Biden’s lawyers say they initially found classified documents on Nov. 2 while clearing out his former office at the Penn Biden Center near Capitol Hill.
Some of them reportedly were marked “top secret” and pertained to Iran and Ukraine.
The discovery — just six days before the midterm elections — was kept quiet, even though former President Donald Trump’s alleged mishandling of records was a major election issue following an Aug. 8 FBI raid of his Mar-a-Lago resort.
Additional Biden classified documents were found on Dec. 20 in his Wilmington garage, followed by a series of additional discoveries at the home, including by the FBI, which also searched Biden’s Rehoboth Beach, Del., vacation home and left with written notes.
Smith’s probe, unlike Hur’s into Biden, has been rife with leaks, including the revelation last month that Secret Service agents assigned to protect Trump reportedly would testify to a grand jury.
Biden in September chided Trump as “irresponsible” for retaining classified documents at his Florida compound, which is guarded by Secret Service — unlike Biden’s Wilmington home and DC office following his vice presidency.
The president has sought to downplay the controversy, saying in a Feb. 8 PBS interview, “The best of my knowledge, the kind of things they picked up are things that — from 1974, stray papers.”
Biden first publicly acknowledged the discovery of classified documents at the Penn Biden Center at a Jan. 10 press conference in Mexico City — but only after CBS broke the story on Jan. 9.
In his initial remarks, Biden didn’t say that a second cache of classified documents had been found in his Wilmington garage and gave the impression only one set of records was found.
Biden acknowledged on Jan. 12 that some classified records were found next to his classic Corvette in Wilmington, but denied he was reckless with the nation’s secrets.

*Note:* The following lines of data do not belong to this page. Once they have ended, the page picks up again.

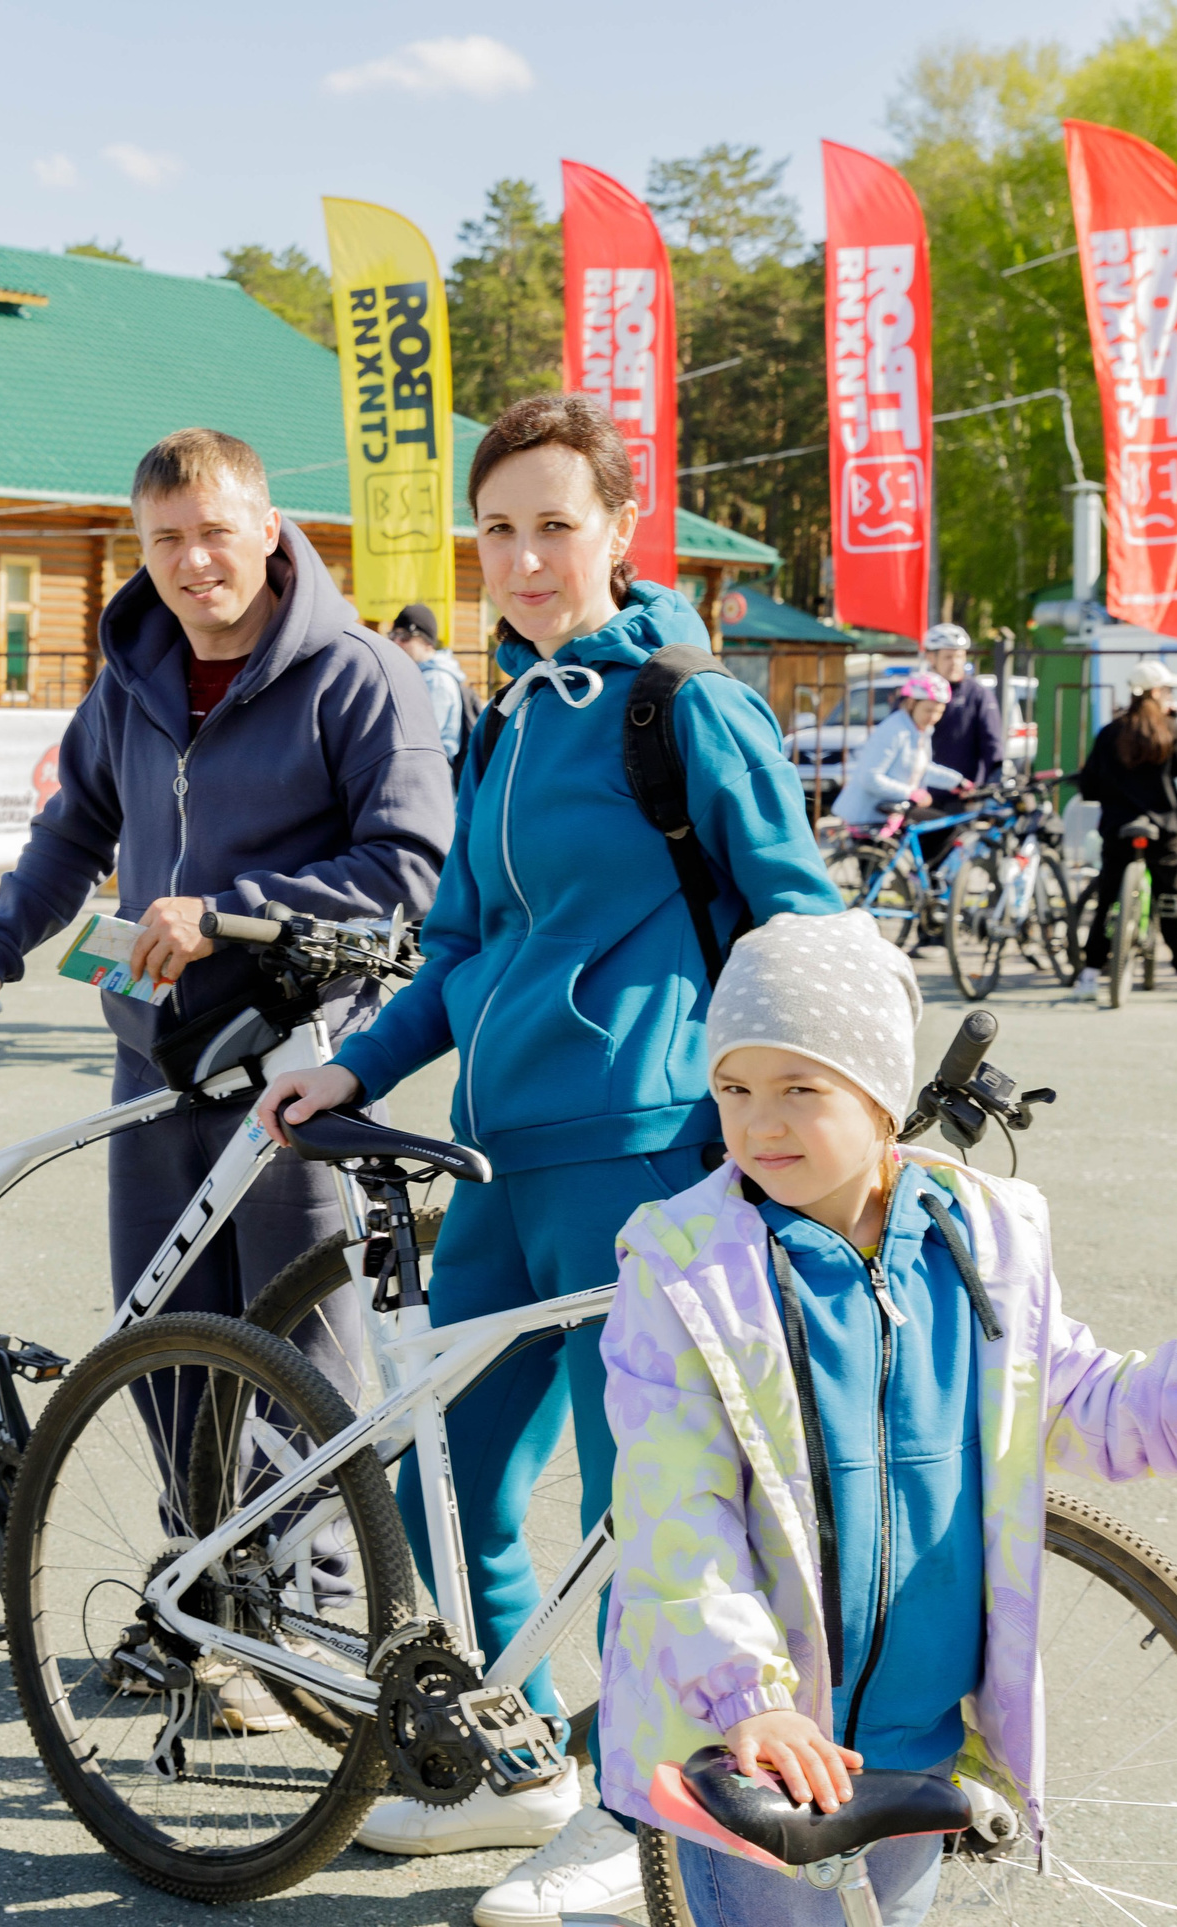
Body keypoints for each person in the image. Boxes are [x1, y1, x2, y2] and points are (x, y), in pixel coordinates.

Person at [254, 392, 842, 1927]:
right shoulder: (509, 710)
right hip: (502, 1165)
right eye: (498, 527)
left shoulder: (681, 698)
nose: (521, 556)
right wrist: (353, 1063)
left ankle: (630, 1799)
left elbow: (799, 915)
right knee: (440, 1472)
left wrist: (826, 1123)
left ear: (620, 530)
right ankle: (525, 1761)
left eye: (553, 525)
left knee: (642, 1503)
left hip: (645, 1152)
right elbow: (461, 945)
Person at [598, 910, 1177, 1926]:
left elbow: (1069, 1389)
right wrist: (746, 1697)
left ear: (880, 1097)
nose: (757, 1123)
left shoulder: (977, 1239)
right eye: (734, 1088)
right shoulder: (687, 1272)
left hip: (917, 1741)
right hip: (755, 1748)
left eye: (798, 1089)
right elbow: (669, 1516)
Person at [0, 427, 452, 1724]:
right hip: (153, 1062)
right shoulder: (133, 676)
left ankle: (308, 1633)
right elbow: (72, 830)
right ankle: (212, 1602)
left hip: (295, 1061)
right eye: (164, 540)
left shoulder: (358, 677)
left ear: (269, 526)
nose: (192, 561)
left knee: (298, 1350)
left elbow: (410, 867)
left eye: (214, 531)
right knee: (165, 1348)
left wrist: (234, 909)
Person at [1069, 660, 1177, 1003]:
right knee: (1172, 899)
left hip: (1119, 827)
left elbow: (1090, 786)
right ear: (1159, 693)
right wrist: (1173, 720)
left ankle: (1089, 975)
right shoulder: (1169, 730)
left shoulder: (1111, 731)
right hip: (1165, 827)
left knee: (1107, 899)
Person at [829, 670, 965, 829]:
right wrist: (911, 793)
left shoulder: (918, 730)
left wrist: (957, 781)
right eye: (928, 710)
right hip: (868, 816)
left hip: (891, 813)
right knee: (948, 831)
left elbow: (919, 768)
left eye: (939, 712)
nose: (933, 717)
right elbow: (870, 777)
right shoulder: (894, 731)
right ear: (911, 704)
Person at [918, 622, 1004, 791]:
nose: (955, 663)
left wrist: (993, 781)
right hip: (920, 792)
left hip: (962, 794)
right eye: (948, 657)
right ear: (930, 657)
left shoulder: (978, 694)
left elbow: (992, 745)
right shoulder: (916, 694)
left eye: (960, 656)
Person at [393, 602, 476, 760]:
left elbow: (423, 739)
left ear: (427, 643)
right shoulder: (418, 674)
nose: (397, 642)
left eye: (404, 636)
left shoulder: (436, 679)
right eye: (393, 636)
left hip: (431, 770)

“My Corvette is in a locked garage, OK?” he said at the time. “So it’s not like they’re sitting out on the street.”
A week later, on Jan. 19, Biden insisted to reporters during a trip to California that “there is no there there.”
Although the White House said at the time that searches for records were complete, additional documents were found by Biden’s lawyers, while an FBI search found six more items with classification markings.
First son Hunter Biden, who is under federal investigation for possible tax fraud, money laundering, and illegal foreign lobbying, frequently visited the Wilmington home and listed it as his own residence on a 2018 background check form.
A photo from Hunter’s abandoned laptop showed a beaten-up box of “Important Doc’s” at the Delaware residence, though it’s unclear what records it held.